# Offshore 9/26-27



## alex.looney (Aug 14, 2014)

Looking for a boat out of the freeport area tomorrow or Saturday, or both. Willing to drive just about anywhere on the Texas coast though.

I have been out all over west Texas for the past 2 months in just about every courthouse in the Permian Basin running title for oil and I will go insane if I don't get out this weekend.

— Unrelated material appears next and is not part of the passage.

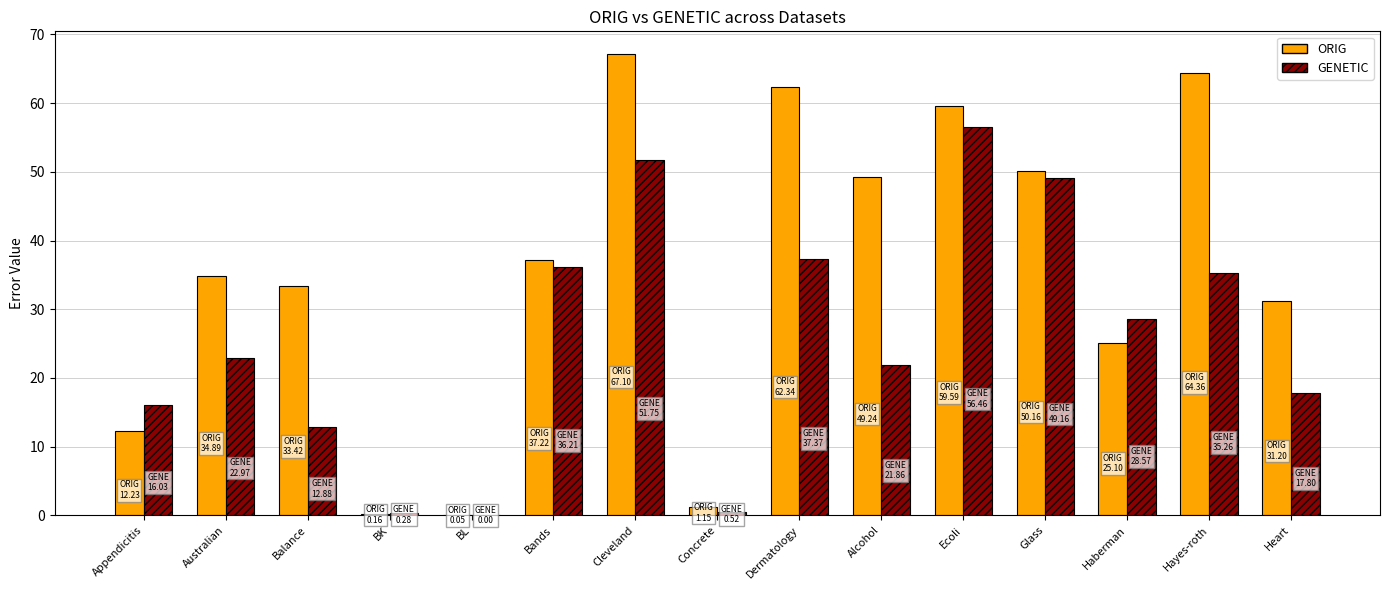

Is the value of GENETIC at Bands greater than the value of ORIG at Glass?

No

I am 22 and have been offshore more times than I can count since I was a kid. Mostly on charters but a few times on a friends boat. Can't say that I have too much knowledge on where to fish, but I can fill up your cooler with whatever you want. That being beer or bait or a mixture of the two :biggrin: and also my fair share of gas

I have bought a few new top of the line rigs I wanna try out and I am honestly up for anything from floaters to something close. Shoot me a pm or text. I'm an easy going guy just looking to get out and have a good time. Let me know.

817-929-8856


----------



## Hollywood Ranch (Feb 22, 2013)

Highly doubt anyone is fishing offshore this weekend forecast is calling for
5-7ft seas


----------



## alex.looney (Aug 14, 2014)

No way. I haven't even looked. This happened the last weekend I was back too. ****. 

Lubbock has been a lake out here too.


----------



## marlin lane (Mar 4, 2012)

saw the beachfront in galveston an hour ago-brutal


----------